Abstract Illustration of Dark Matter, Lynette Cook

Abstract Illustration of Dark Matter, Lynette Cook

 

Sometimes, physics can seem quite abstract and inaccessible – a quick peek at google images shows countless iconoclasts scribbling archaic symbols on old-fashioned chalkboards. This stereotype sometimes discourages people from seeing the wonders and possibilities that physics reveals. Physicists dare to ask the most essential questions at both the biggest and smallest scales imaginable, questions that in the not-so-distant past were the domain of theologians.


Where did we come from and where are we going?

How was the universe formed and what is it made of? How do “things not seen” inform our reality? Will the recently discovered Higgs boson particle (aka God’s particle) be the key to affirming long held beliefs or the thing that shatters it?

This research takes place at both ends of the spectrum, from the subatomic to the galactic.

 

 

On the macro level, for instance, 85% of the universe has gravitation but is basically invisible – dark matter and dark energy. One way of understanding dark matter is to search for the gamma rays it emits.
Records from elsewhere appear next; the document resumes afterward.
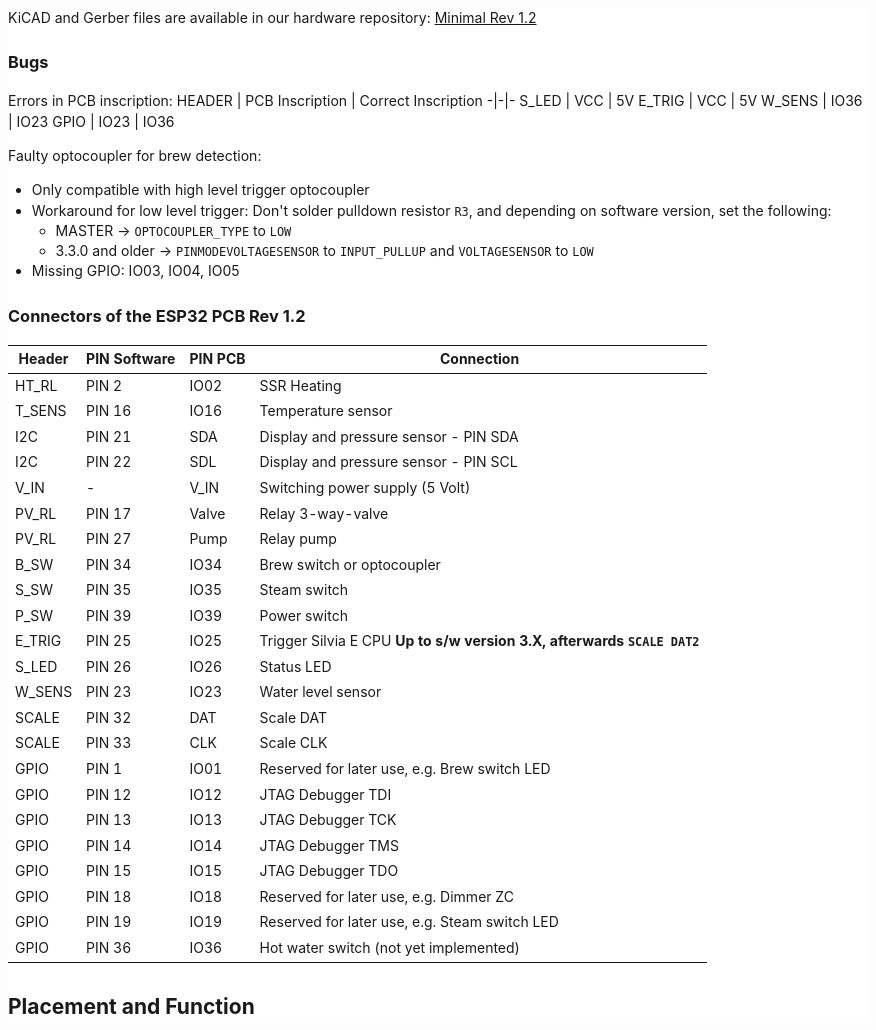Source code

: KiCAD and Gerber files are available in our hardware repository:
[Minimal Rev 1.2](https://github.com/rancilio-pid/clevercoffee-hardware/releases/tag/Minimal_1.2)

### Bugs

Errors in PCB inscription:
HEADER | PCB Inscription | Correct Inscription
-|-|-
S_LED | VCC | 5V
E_TRIG | VCC | 5V
W_SENS | IO36 | IO23
GPIO | IO23 | IO36

Faulty optocoupler for brew detection:

* Only compatible with high level trigger optocoupler
* Workaround for low level trigger: Don't solder pulldown resistor `R3`, and depending on software version, set the following:
  * MASTER -> `OPTOCOUPLER_TYPE` to `LOW`
  * 3.3.0 and older -> `PINMODEVOLTAGESENSOR` to `INPUT_PULLUP` and `VOLTAGESENSOR` to `LOW`
* Missing GPIO: IO03, IO04, IO05

### Connectors of the ESP32 PCB Rev 1.2

Header | PIN Software | PIN PCB | Connection
-|-|-|-
HT_RL | PIN 2 | IO02 | SSR Heating
T_SENS | PIN 16 | IO16 | Temperature sensor
I2C | PIN 21 | SDA | Display and pressure sensor - PIN SDA
I2C | PIN 22 | SDL | Display and pressure sensor - PIN SCL
V_IN | - | V_IN | Switching power supply (5 Volt)
PV_RL | PIN 17 | Valve | Relay 3-way-valve
PV_RL | PIN 27 | Pump | Relay pump
B_SW | PIN 34 | IO34 | Brew switch or optocoupler
S_SW | PIN 35 | IO35 | Steam switch
P_SW | PIN 39 | IO39 | Power switch
E_TRIG | PIN 25 | IO25 | Trigger Silvia E CPU **Up to s/w version 3.X, afterwards `SCALE DAT2`**
S_LED | PIN 26 | IO26 | Status LED
W_SENS | PIN 23 | IO23 | Water level sensor
SCALE | PIN 32 | DAT | Scale DAT
SCALE | PIN 33 | CLK | Scale CLK
GPIO | PIN 1 | IO01 | Reserved for later use, e.g. Brew switch LED
GPIO | PIN 12 | IO12 | JTAG Debugger TDI
GPIO | PIN 13 | IO13 | JTAG Debugger TCK
GPIO | PIN 14 | IO14 | JTAG Debugger TMS
GPIO | PIN 15 | IO15 | JTAG Debugger TDO
GPIO | PIN 18 | IO18 | Reserved for later use, e.g. Dimmer ZC
GPIO | PIN 19 | IO19 | Reserved for later use, e.g. Steam switch LED
GPIO | PIN 36 | IO36 | Hot water switch (not yet implemented)

## Placement and Function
Jan Conrad, Professor of Astroparticle Physics, describes how the Fermi satellite is used in these investigations.

 

 

On the micro level, Associate Professor Sara Strandberg hopes to reveal the smallest building blocks and most fundamental forces of the universe. She uses the ATLAS detector at CERN, which records what happens when streams of protons collide. 

 

"The big discoveries of today might become the big innovations of tomorrow"

Both Strandberg and Conrad address the links between “basic” research and real-world technology. The modern concept of the photon, developed in the early 1900s by Albert Einstein, among many others, was a major breakthrough without a clear practical application. This curiosity developed into the field of quantum mechanics and then to quantum computing, one of the most promising fields of the IT revolution.


Stockholm University’s profile area, “Astrophysics, Cosmology and Particle Physics,” focuses on fundamental research. It is hosted at Fysikum and the Oskar Klein Centre for Cosmoparticle Physics (OKC), funded by the Swedish Research Council and hosting researchers from Stockholm University, KTH, and all over the world. Since its founding in 2008, it has become a world-class research centre with an impressive international impact.